The Stranger Next Door by Amelie Northomb

strangernextdoor

The Stranger Next Door by Amelie Nothomb
Hardcover: 192 pages
Publisher: Henry Holt & Company (January 1998)
Language: English
ISBN-10: 0805048413
ISBN-13: 978-0805048414

First off, must correct a grievous error I keep making.  Amelie Nothomb is NOT FRENCH!  She was born to Belgian parents while living in Japan.  She speaks French, along with at least a couple of other languages, but she’s Belgian.

Here’s a link for an article about Amelie Nothomb published in the Guardian. What an intriguing person she is, no?  Intriguing in an eccentric/bordering on neurotic sort of way.  She has a certain Holly Golightly character, mais non?

I read The Stranger Next Door yesterday evening, after a long day spent working at the library. I’d had such a lovely, estrogen-rich, warm and sharing sort of evening with my writers’ group and came home looking for something I could read within the course of the evening, for no other reason than the satisfaction of completion, and there sat my two inter-library loan books by Amelie Nothomb.  It was destiny.

This latest Nothomb read is probably my favorite, so far.  I’m not sure how she did it but she managed to make this tale of incredibly obnoxious neighbors positively chilling.  It’s not Stephen King chilling, but it manages to give one a turn.

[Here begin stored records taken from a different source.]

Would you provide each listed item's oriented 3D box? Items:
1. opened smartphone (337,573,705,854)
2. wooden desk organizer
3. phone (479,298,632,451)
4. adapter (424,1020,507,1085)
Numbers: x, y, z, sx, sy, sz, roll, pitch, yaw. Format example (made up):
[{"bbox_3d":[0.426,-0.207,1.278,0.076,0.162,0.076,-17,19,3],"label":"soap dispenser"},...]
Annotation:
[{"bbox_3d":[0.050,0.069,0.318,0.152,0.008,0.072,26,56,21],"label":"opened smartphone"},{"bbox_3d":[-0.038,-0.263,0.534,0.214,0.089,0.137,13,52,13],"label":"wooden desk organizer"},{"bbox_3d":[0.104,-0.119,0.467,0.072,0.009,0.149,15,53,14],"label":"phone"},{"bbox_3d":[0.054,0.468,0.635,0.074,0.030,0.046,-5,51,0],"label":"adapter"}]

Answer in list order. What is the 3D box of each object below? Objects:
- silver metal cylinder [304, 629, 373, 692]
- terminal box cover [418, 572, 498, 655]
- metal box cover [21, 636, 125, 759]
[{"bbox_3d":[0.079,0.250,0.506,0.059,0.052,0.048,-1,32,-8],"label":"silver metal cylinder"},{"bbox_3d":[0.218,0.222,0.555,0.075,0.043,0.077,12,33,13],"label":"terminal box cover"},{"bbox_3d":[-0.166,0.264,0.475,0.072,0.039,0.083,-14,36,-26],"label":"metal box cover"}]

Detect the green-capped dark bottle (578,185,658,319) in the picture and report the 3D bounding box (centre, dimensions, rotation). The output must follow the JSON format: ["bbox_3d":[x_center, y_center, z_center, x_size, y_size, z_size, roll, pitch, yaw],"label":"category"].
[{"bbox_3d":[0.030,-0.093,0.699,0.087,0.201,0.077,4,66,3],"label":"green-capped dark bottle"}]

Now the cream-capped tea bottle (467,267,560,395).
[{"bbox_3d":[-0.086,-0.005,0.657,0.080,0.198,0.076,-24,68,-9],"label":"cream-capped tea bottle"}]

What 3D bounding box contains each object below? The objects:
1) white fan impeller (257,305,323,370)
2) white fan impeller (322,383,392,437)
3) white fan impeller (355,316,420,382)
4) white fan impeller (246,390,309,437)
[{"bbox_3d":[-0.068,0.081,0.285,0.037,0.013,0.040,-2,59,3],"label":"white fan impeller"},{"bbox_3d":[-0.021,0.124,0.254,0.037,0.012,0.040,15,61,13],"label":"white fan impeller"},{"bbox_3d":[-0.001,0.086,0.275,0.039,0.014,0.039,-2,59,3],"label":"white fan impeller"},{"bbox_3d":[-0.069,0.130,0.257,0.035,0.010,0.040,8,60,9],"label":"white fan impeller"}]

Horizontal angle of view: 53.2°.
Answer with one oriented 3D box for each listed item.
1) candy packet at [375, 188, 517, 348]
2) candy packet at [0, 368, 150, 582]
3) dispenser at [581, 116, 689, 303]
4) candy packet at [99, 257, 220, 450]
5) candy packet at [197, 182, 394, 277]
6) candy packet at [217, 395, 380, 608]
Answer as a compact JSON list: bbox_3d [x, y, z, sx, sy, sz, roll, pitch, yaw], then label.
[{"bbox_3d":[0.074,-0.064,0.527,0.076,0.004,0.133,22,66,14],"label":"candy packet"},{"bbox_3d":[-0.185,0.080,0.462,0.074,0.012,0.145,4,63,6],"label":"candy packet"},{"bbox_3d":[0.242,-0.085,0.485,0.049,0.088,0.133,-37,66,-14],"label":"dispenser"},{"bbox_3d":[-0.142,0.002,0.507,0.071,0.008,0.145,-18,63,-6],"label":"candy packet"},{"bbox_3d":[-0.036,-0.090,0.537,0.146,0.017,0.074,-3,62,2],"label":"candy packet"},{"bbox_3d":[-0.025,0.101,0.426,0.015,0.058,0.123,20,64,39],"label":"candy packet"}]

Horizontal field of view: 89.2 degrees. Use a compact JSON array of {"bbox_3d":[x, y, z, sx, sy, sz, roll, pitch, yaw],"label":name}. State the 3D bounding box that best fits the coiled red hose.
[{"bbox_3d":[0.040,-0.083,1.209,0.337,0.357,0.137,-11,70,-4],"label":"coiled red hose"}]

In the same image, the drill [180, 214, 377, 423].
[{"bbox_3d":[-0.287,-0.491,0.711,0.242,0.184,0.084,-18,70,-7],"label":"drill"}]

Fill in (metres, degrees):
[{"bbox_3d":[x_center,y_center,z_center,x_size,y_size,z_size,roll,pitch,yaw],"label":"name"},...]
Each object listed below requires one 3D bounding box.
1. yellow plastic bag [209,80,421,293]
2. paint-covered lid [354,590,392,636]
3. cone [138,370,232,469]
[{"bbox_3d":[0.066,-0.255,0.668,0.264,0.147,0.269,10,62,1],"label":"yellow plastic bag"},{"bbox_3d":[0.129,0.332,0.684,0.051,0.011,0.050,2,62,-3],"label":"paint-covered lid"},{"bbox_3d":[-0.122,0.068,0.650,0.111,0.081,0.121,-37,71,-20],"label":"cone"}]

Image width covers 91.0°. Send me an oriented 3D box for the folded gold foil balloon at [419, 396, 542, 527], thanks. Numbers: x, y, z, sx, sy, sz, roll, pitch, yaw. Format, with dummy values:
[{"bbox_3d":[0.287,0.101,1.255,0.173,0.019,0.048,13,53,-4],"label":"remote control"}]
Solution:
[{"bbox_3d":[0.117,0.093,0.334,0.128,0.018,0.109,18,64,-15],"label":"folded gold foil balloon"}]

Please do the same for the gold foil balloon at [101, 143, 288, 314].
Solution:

It will make you look at your neighbors in an entirely different way.

I think this Amazon review captures it well:

From Library Journal:

A retired high school teacher and his wife buy a house in the country that appeals to them as the house for their golden years. They have been deeply in love since early childhood and look on each other not only as spouse but as each other’s child and parent, heart and soul. This should-be idyllic scene is rent by the oppressor, in this darkly comic case an obese, irascible, grimly taciturn neighbor who appears at their door daily for a two-hour “visit.” Husband and wife try a variety of coping strategies as the infernal visitations accumulate: gallantry, absurdity, rudeness. All is recounted with a straightforward grace that provides readers with a front-row seat at this black comedy of modern manners. This is the first of the young and already prolific author’s books to appear in the United States. Readers will eagerly anticipate more.?Francisca Goldsmith, Berkeley P.L., Cal.
Copyright 1997 Reed Business Information, Inc.

The book has a sort of Kafkaesque feel, a surreal quality that’s both menacing and entirely ridiculous, at the same time.  You ask yourself why this couple doesn’t just eject the man. They make an effort, only to be foiled time after time, mostly by their own sense of moral decency.  It’s really a fascinating psychological portrait and I’d recommend this most highly of all Nothomb’s works I’ve read so far.

Putting it simply:  very good stuff.